_EXTRAIT DU DOCUMENT_:
● ● ●
Et d’autant plus que le garde des Sceaux, Raphaël Alibert, veille à la stricte application de cette législation raciale.
Dans une circulaire, il indique que pour identifier les Juifs, des indices sont fournis par les prénoms figurant sur les actes d’état civil, et par les noms inscrits sur les sépultures des cimetières juifs.
Les descendants peuvent ainsi être repérés et poursuivis, tomber sous le coup du statut du 3 octobre.
On dresse des listes, on relève des adresses, on classe les lettres de dénonciation, on construit des arbres généalogiques. Tout est prêt pour des rafles à venir. Mais le premier pas décisif a été accompli : désigner, accuser, mépriser, déshumaniser, isoler, dépouiller, et persécuter.
Et diffuser dans toute la société l’angoisse, la peur, la traque, l’envie, la veulerie et la lâcheté.
On mesure la force brutale de ces passions, on voit se dessiner le vrai visage du régime de Vichy, le dimanche 6 octobre 1940, à Nice, quand Joseph Darnand, un ancien combattant de 14-18 et de 39-40, décoré en 1918 de la médaille militaire par le général Pétain, fait prisonnier en juin 1940, évadé, monte à la tribune pour s’adresser aux 15 000 personnes venues célébrer la fondation de la Légion française des combattants.
« Nous avons assez pleuré, s’écrie Darnand. Nous avons assez souffert en silence des malheurs de la France… Nous avons besoin maintenant que les vrais Français patriotes remplacent les métèques, les Juifs et les étrangers. »
Dans la salle du casino municipal où se pressent 8 000 personnes – la foule est aussi importante à l’extérieur –, on applaudit à tout rompre.
● ● ●
_DONNÉES_:

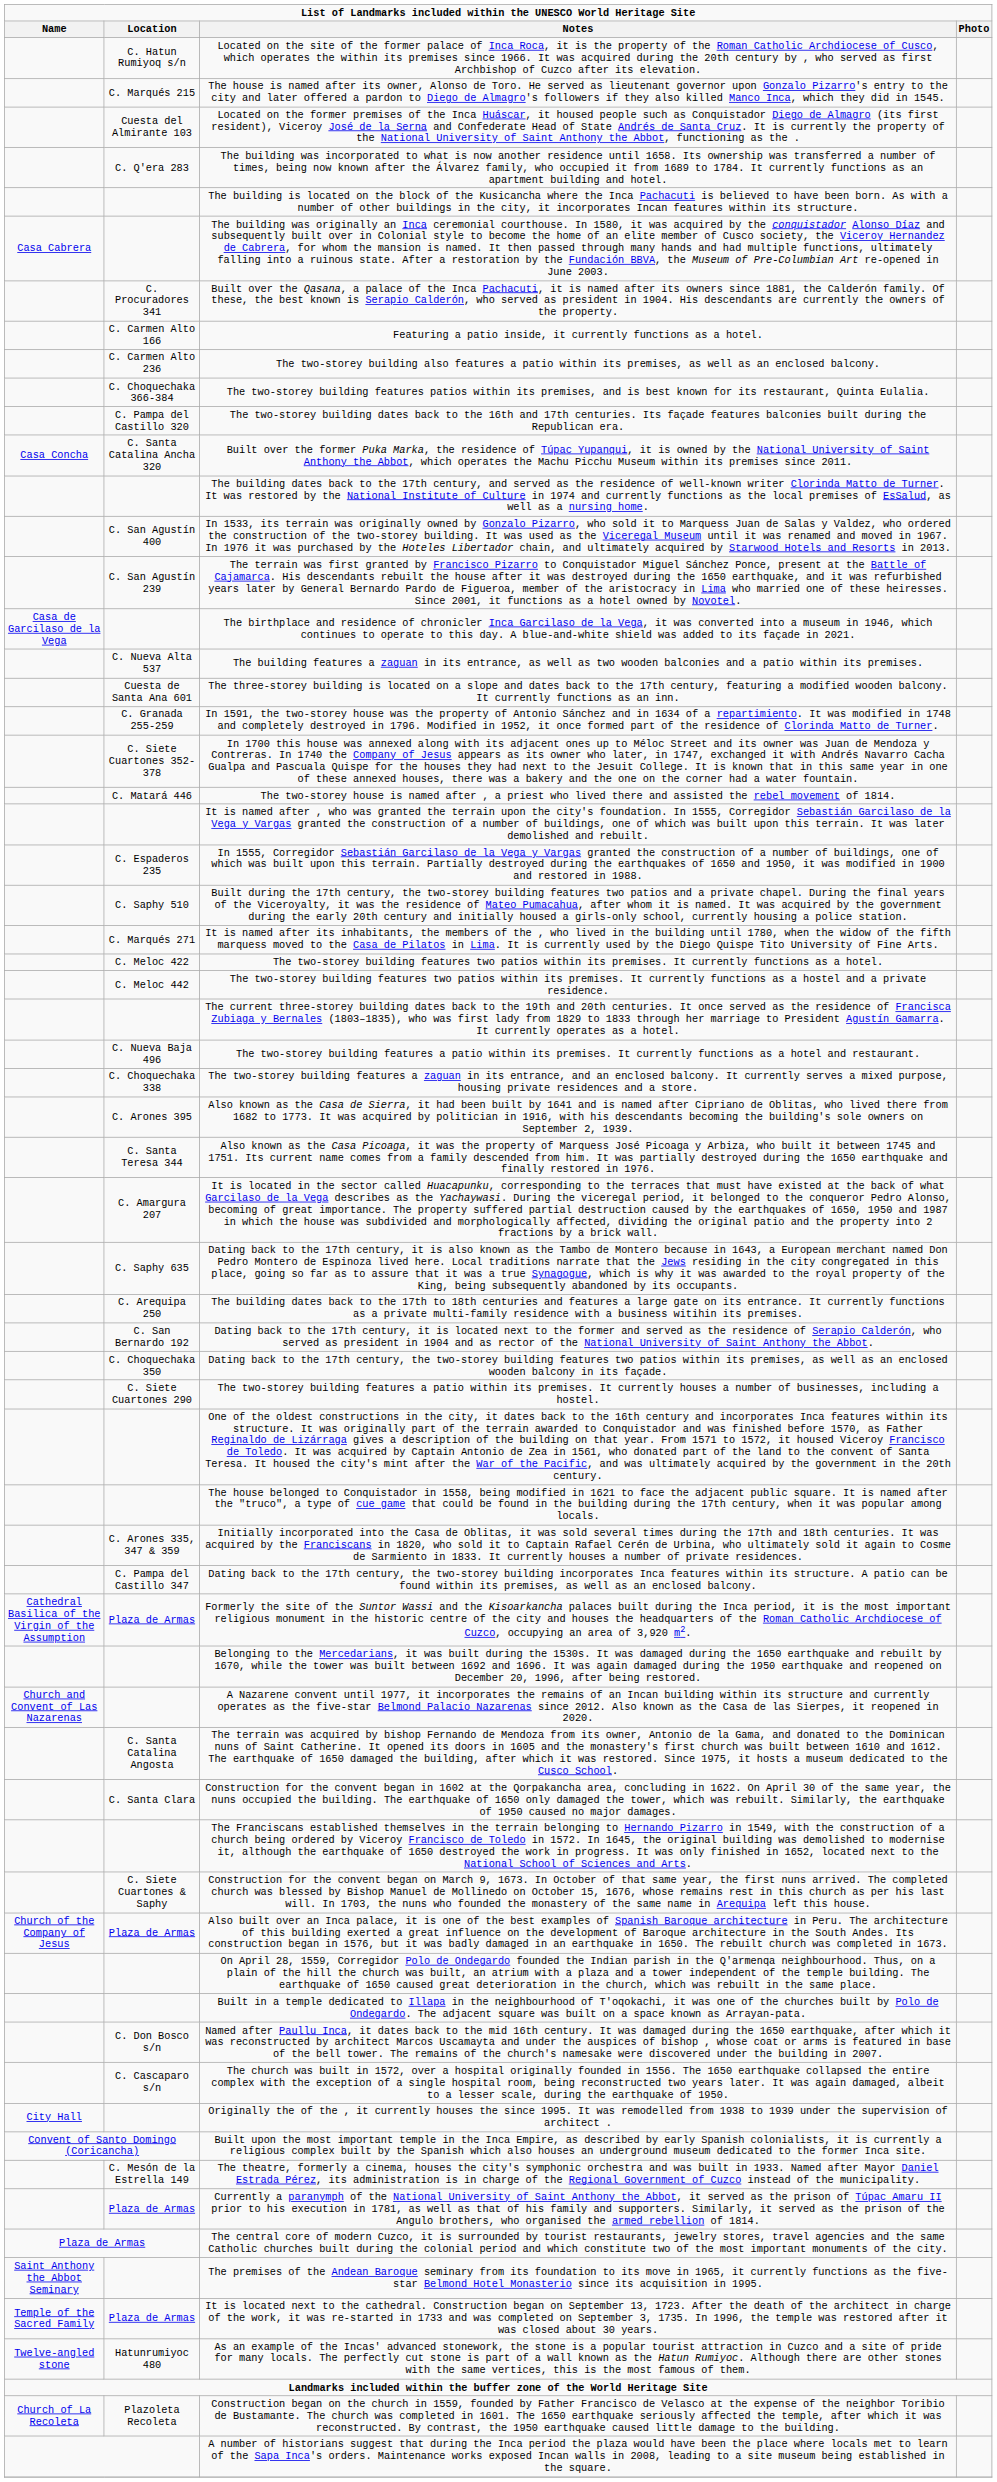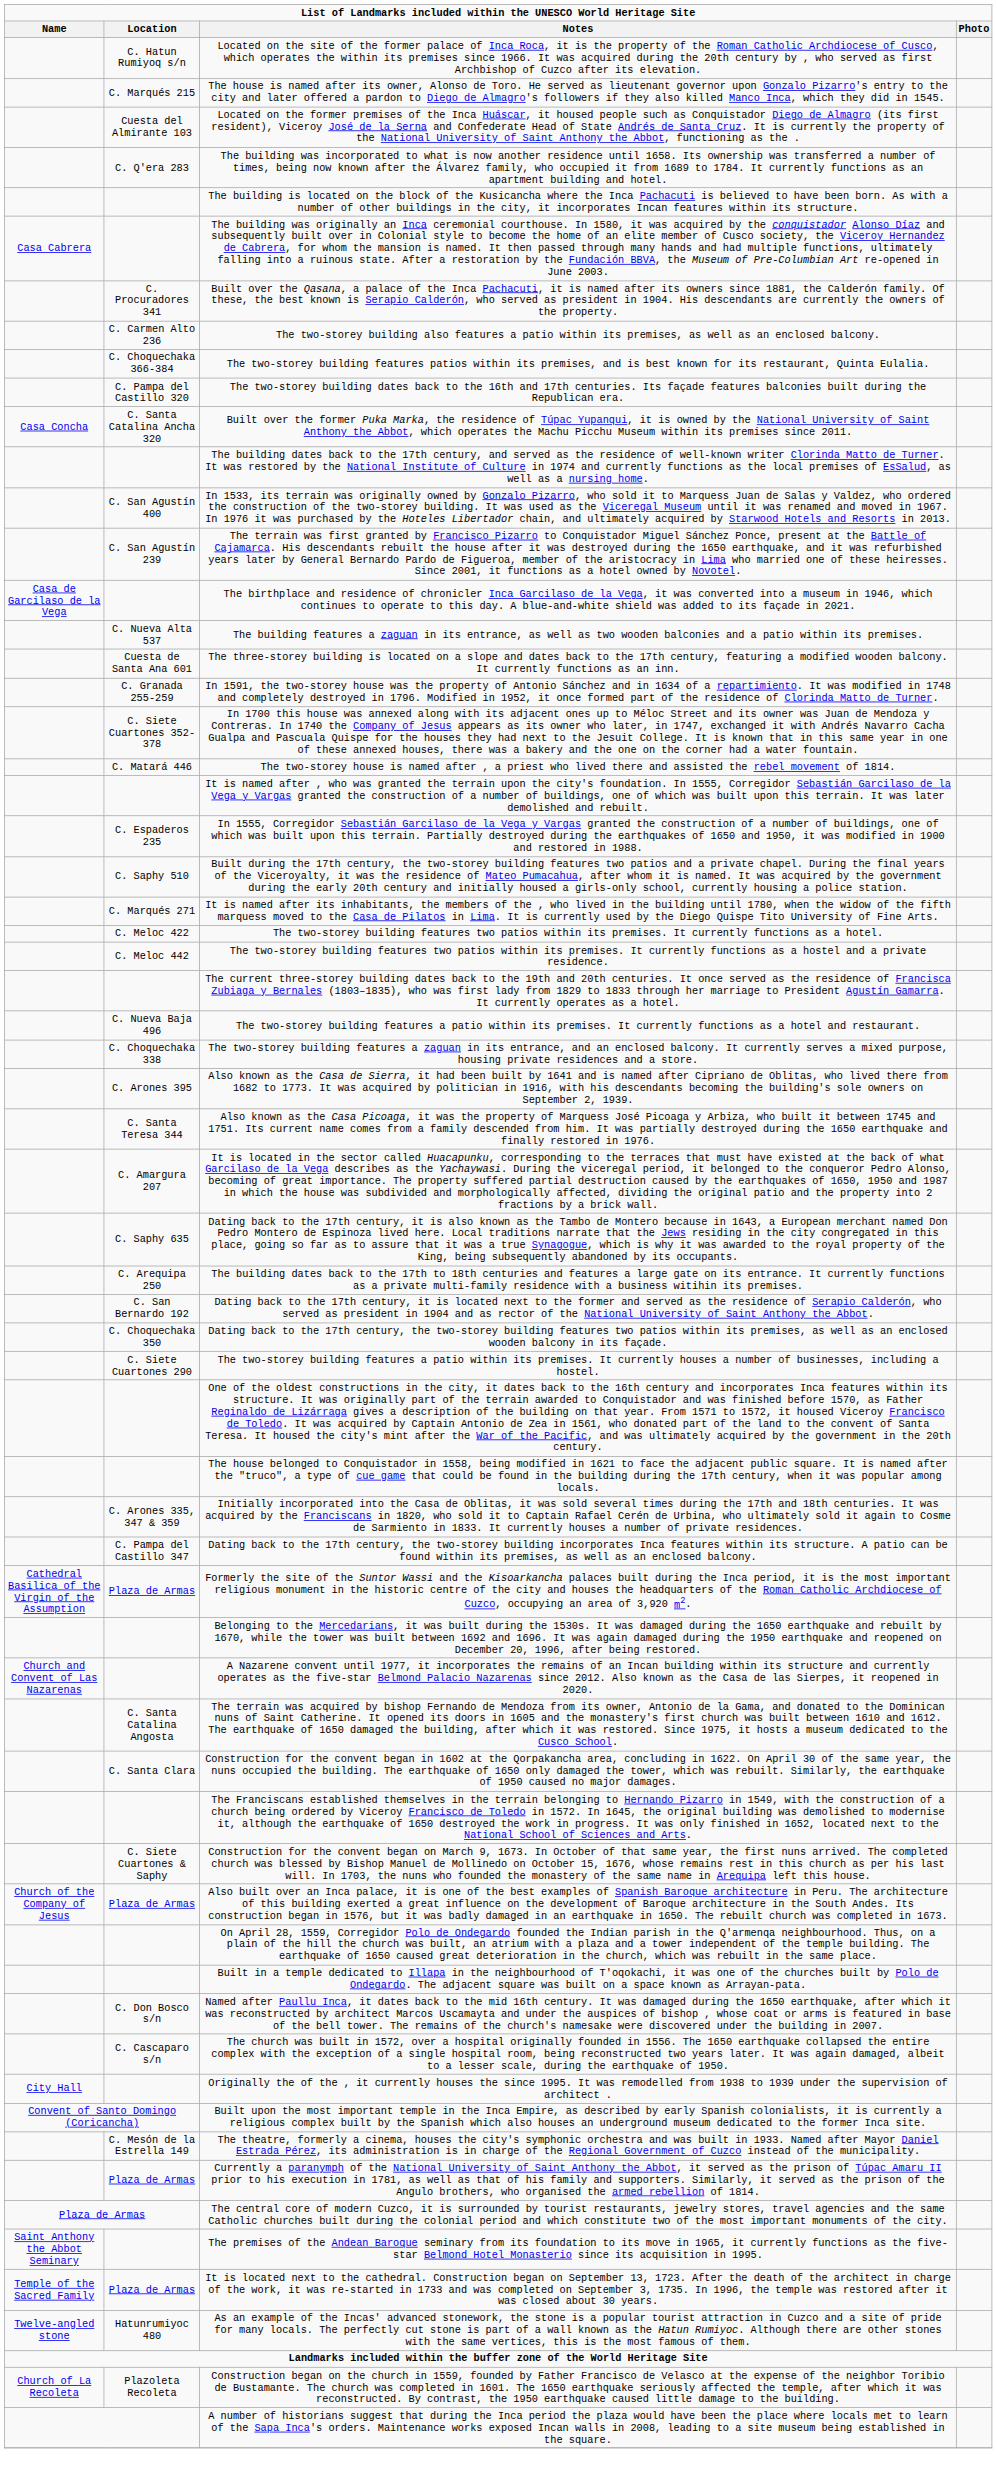- row: C. Carmen Alto 166 | Featuring a patio inside, it currently functions as a hotel.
● ● ●
_CONSIGNES_:
[1] Dans le texte sur la persécution des Juifs sous Vichy, réécrivez le passage qui va de « Et d’autant plus » à « du 3 octobre. » en remplaçant « circulaire » par « note de service ».
[2] Prolongez le texte sur la persécution des Juifs sous Vichy au-delà de sa dernière phrase.

_RÉPONSES_:
[1]
Et d’autant plus que le garde des Sceaux, Raphaël Alibert, veille à la stricte application de cette législation raciale.
Dans une note de service, il indique que pour identifier les Juifs, des indices sont fournis par les prénoms figurant sur les actes d’état civil, et par les noms inscrits sur les sépultures des cimetières juifs.
Les descendants peuvent ainsi être repérés et poursuivis, tomber sous le coup du statut du 3 octobre.

[2]
« Il faut chasser les faux Français qui ont mené le pays à la ruine, continue Darnand. Nous allons rompre avec des hommes qui nous ont exploités et perdus… Il faut que les fautifs soient châtiés. Le Maréchal l’a promis. Il est pour nous la vraie lumière dans la nuit noire où des misérables nous ont plongés. »
Sur l’estrade, se trouve aux côtés de Darnand le révérend père Bruckberger, son compagnon d’armes.
Darnand donne lecture du serment « légionnaire ».
« Je jure de consacrer toutes mes forces à la Patrie, à la Famille, au Travail…
« J’accepte librement la discipline de la Légion pour tout ce qui me sera commandé en vue de cet idéal. »
Ces milliers d’hommes crient d’une seule voix : « Je le jure ! »
Ils lèvent le bras, comme on le fait dans l’Italie fasciste et l’Allemagne nazie.
Et on scande : « Vive Pétain ! Vive la France ! Vive le Maréchal ! »
On vénère le Maréchal.
On attend en ce mois d’octobre sa parole, car chacun sent bien que l’on s’enfonce dans des temps plus difficiles encore.
Il parle le mardi 8 et le vendredi 11 octobre, parce que autour de lui on mesure l’anxiété de la population, les difficultés croissantes de la vie.
Les queues s’allongent devant les boutiques. Et les étals sont vides, les rations alimentaires insuffisantes, le marché noir florissant, la pression allemande de plus en plus forte.
« Depuis plus d’un mois, j’ai gardé le silence, dit le Maréchal. Je sais que ce silence étonne et parfois inquiète certains d’entre vous. »
Sa voix est encore plus grave, tremblante.
« Cet avenir est encore lourd et sombre… L’hiver sera rude… Le problème du ravitaillement s’est posé au gouvernement comme une pénible nécessité… »
Il dénonce les « tares de l’ancien régime politique ».
« L’ordre nouveau est une nécessité française. Nous devrons tragiquement réaliser dans la défaite la révolution que dans la victoire, dans la paix, dans l’entente volontaire de peuples égaux, nous n’avons même pas su concevoir. »
Il faut bâtir « un régime hiérarchique et social ».
Mais c’est sans enthousiasme, sans aucun élan, que Pétain présente ces projets comme s’il n’y croyait pas.
Les mots qu’il utilise sont ceux de la macération : « notre humiliation, nos deuils, nos ruines ». Et, pour finir ces phrases accablantes :
« Le choix appartient d’abord au vainqueur. Il dépend aussi du vaincu.
« Si toutes les voies nous sont fermées, nous saurons attendre et souffrir ! »
C’est l’apologie de la soumission, de la capitulation. Le Maréchal craint les Allemands. Il refuse de rendre publique la protestation du gouvernement contre l’annexion de l’Alsace et de la Lorraine.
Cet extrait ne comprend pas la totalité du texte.